During her first career, Patricia Kiyono taught elementary music, computer classes, elementary classrooms, and junior high social studies. She now teaches music education at the university level. She lives in southwest Michigan with her husband, not far from her five children, nine grandchildren (so far), and great-granddaughters. Current interests, aside from writing, include sewing, crocheting, scrapbooking, and music. A love of travel and an interest in faraway people inspires her to create stories about different cultures. Check out her sweet historical contemporary romances at her Amazon author page:
This entry was posted in experiences, Patricia Kiyono, Travel, writing, writing from experiences. Bookmark the permalink.

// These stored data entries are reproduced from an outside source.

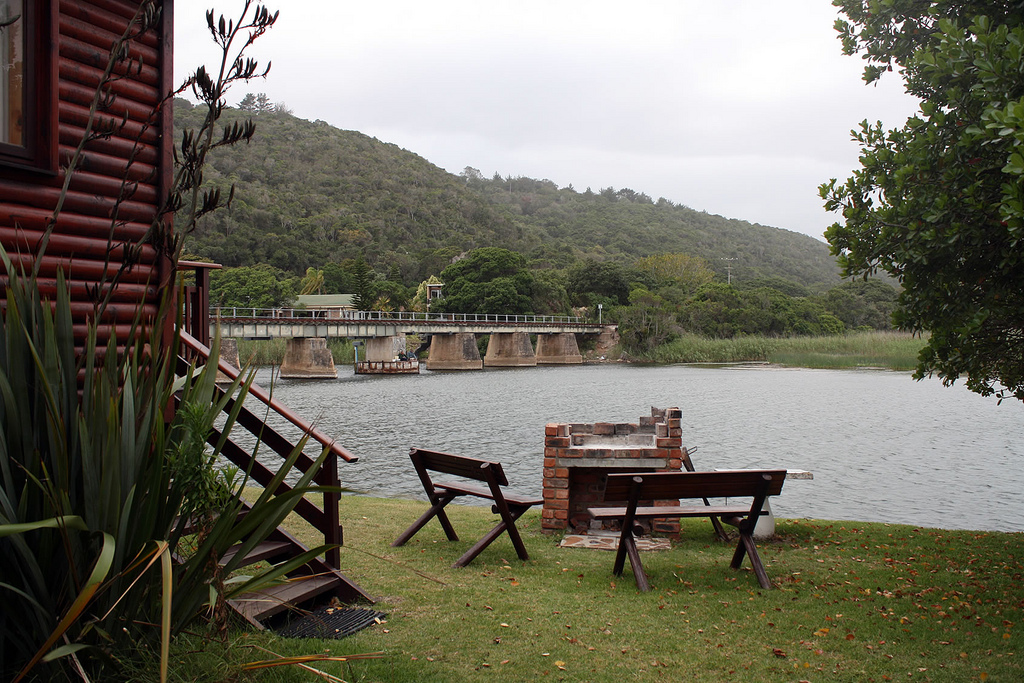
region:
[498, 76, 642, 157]
a view of sky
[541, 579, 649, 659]
a view of grass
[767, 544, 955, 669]
a view of stones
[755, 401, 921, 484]
a view of water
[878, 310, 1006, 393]
a view of plant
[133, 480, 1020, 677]
the grass is cut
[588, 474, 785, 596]
the benches are made of wood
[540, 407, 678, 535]
the fireplace has brick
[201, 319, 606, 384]
the bridge is beige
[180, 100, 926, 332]
the mountains have trees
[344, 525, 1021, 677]
the leaves are on the ground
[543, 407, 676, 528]
the bricks are brown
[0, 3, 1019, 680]
the scene takes place outdoors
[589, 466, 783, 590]
the bench is brown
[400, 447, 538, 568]
bench made of wood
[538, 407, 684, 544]
chimney made of bricks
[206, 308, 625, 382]
bridge over the water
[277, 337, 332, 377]
the support is brown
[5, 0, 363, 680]
plants near the building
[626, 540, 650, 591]
leg of the bench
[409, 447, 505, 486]
back of the bench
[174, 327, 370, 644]
stairs by the building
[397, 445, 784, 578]
simple wooden benches by lake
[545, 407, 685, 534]
half built fire pit by lake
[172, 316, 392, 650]
slanted stairs leading to back of house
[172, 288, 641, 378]
a concrete bridge crossing a lake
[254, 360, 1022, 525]
a large lake near a bridge and house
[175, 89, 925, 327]
a large tree filled hill near lake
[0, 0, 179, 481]
cabin style house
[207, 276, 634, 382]
a bridge in the distance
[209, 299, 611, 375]
the side of the bridge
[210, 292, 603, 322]
the bridge railing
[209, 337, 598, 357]
the lower part of the bridge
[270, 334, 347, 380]
one of the bridges supports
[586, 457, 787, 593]
a bench on the ground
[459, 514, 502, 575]
one of the benches legs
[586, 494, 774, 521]
the seat of the bench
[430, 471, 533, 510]
the seat of the bench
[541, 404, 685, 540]
Broken outdoor brick fireplace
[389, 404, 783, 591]
Brick fireplace and benches beside lake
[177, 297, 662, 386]
Bridge across a small lake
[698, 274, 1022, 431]
Trees and field along a small lake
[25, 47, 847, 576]
House beside lake with benches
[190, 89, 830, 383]
Lush green hillside behind small lake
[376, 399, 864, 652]
Small sitting area beside a lake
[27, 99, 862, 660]
House with a view of a bridge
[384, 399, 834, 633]
Wooden benches and fireplace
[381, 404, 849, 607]
Small brick oven in yard beside lake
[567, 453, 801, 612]
bench on right by bricks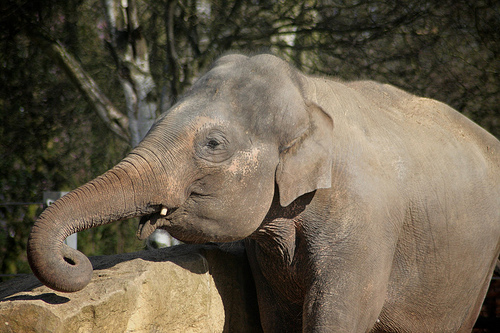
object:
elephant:
[23, 52, 499, 332]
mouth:
[134, 204, 173, 243]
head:
[25, 50, 315, 313]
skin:
[25, 50, 498, 330]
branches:
[170, 0, 179, 106]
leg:
[300, 283, 387, 332]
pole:
[40, 188, 79, 256]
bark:
[49, 0, 323, 248]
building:
[0, 0, 497, 275]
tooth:
[160, 205, 168, 218]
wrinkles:
[128, 139, 174, 148]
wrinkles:
[188, 159, 249, 168]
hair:
[204, 50, 287, 77]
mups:
[212, 44, 294, 81]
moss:
[64, 24, 126, 160]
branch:
[48, 38, 138, 138]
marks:
[227, 148, 255, 178]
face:
[143, 76, 281, 240]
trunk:
[12, 137, 195, 291]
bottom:
[39, 234, 94, 286]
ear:
[274, 108, 336, 205]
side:
[201, 73, 322, 223]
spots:
[163, 175, 185, 195]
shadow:
[159, 225, 322, 329]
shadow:
[0, 289, 75, 307]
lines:
[139, 136, 176, 142]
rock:
[4, 239, 232, 331]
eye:
[193, 122, 240, 166]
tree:
[0, 10, 500, 282]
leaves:
[66, 93, 80, 101]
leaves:
[396, 40, 404, 43]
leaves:
[354, 24, 360, 27]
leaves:
[372, 14, 386, 24]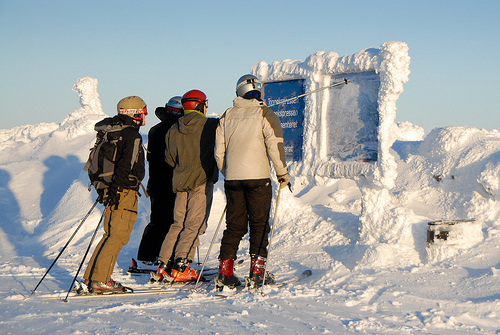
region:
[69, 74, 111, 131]
a sculpture made from snow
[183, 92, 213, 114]
a red helmet on head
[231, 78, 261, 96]
a silver helmet on head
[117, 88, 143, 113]
a green helmet on a head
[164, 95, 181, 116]
a blue helmet on a head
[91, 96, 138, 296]
a man wearing khaki pants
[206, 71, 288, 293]
a man wearing black pants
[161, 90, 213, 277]
a man wearing gray pants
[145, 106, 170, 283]
a man wearing a black jacket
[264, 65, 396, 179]
a sign covered in snow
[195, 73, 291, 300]
person standing in the snow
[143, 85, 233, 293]
person standing in the snow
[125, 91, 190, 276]
person standing in the snow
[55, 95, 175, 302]
person standing in the snow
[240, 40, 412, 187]
sign covered in snow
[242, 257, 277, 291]
boot used for skiing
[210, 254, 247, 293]
boot used for skiing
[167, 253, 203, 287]
boot used for skiing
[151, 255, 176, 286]
boot used for skiing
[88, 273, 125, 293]
boot used for skiing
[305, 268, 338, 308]
part of a snow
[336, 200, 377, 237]
part of a shade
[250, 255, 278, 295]
part of a hooker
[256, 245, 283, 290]
part of a hooker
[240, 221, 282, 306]
part of a hooker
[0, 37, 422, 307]
group of people standing in snow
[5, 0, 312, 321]
people wearing skis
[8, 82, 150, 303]
person holding ski poles behind them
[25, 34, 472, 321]
group of people looking at board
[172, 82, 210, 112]
person wearing red helmet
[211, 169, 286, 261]
person wearing black pants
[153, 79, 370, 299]
person using ski pole to point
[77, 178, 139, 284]
person wearing green pants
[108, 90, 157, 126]
person wearing green helmet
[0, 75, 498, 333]
four people standing in the snow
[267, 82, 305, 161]
blue and white sign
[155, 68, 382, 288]
person pointing at sign with ski pole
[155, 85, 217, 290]
person wearing a red helmet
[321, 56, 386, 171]
snow-covered sign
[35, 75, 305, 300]
four people wearing skis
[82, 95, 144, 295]
person wearing tan helmet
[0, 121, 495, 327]
snow-covered slope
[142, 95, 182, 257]
person wearing black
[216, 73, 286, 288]
person wearing silver helmet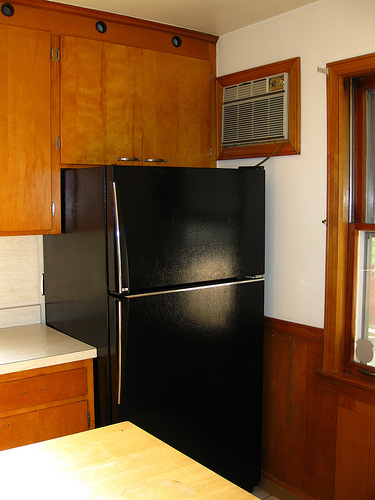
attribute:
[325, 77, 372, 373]
windowsill — wooden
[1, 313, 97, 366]
counter — laminate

10 Responses to My View of the World

  1. I never asked, but wondered about your father’s being in the US military. People who emigrate or the family of them, really have a different view of the world. My mother was born in the U.S., but her parents, half-brothers, and oldest sister,(plus other assorted cousins who came also), were born in Northern Italy, and Italian was her first language. We do have a completely different experience, a different outlook than peoples whose families were well-established here, or sometimes just a couple of generations away. (The Husband, who thought the people in “Avalon” were odd, but I told him that basically, those were like MY family Thankgivings, and that if he had been with his grandmother and great-aunt for the holidays, he’d hear the same stories and hear the same arguments!)
    All I can say is that I am glad that your family came, and they did a good job with you!

    Liked by 1 person

    • Patricia Kiyono says:

      Aww, thanks Tonette! I think this mindset is common with Asian Americans, though. I didn’t know many growing up, because we were the ONLY family in our area, but my cousin connected me with a Facebook group of Japanese Americans, and this seems to be a common thread.


  2. Jeff Salter says:

    I definitely agree that travel is not only enlightening and educational, but an essential part of learning about the “rest of the world” — outside of our own backyards.
    Though I’ve lived in 8 states plus Greenland, I was mostly raised in a small town in southeast Louisiana. I went to school with a lot of kids who’d hardly ever left that Parish (county). Whereas, by the time I graduated HS, I’d already lived in MS, IL, GA, LA, & IA and traveled to most of the southwest and southeast states.

    Liked by 1 person

    • Patricia Kiyono says:

      I’ve met and worked with many people who have never been out of Michigan, and it definitely has an effect on their view of the world. Often it’s an “Us versus Them” attitude, which is disturbing to me. These are probably descendants of the people who taunted my family in the years during and following WWII.

      Liked by 1 person

  3. I can definitely relate to your last statement, Patricia. My homes have been in 6 states throughout my life. And having visited all but 6 states in the U.S., plus visiting Canada and Mexico, the experiences I had and the things I saw while traveling have found there way into every story I’ve written. It’s truly a blessing to have the memories. Hopefully, my readers have longed to see the places I’ve used as my settings because of the authenticity of the descriptions and the memories I’ve shared.

    Liked by 2 people

    • Patricia Kiyono says:

      I agree, we are truly blessed to live in a time when travel is easier than our ancestors could have dreamed. And yes, the memories are to be cherished. Having been somewhere makes it much easier to describe in our writing. Thanks so much for weighing in!

      Liked by 2 people

  4. Elaine Cantrell says:

    I’m like you. Most of my life has been spent in the same neighborhood, but the travel I did do has made a difference I think.

    Liked by 1 person

  5. I find your travels fascinating. I can imagine the shock of suddenly being surrounded by cornfields. Probably much what I felt when I was suddenly in a city. I grew to enjoy it but it certainly wasn’t where I wanted to be or where I felt most comfortable.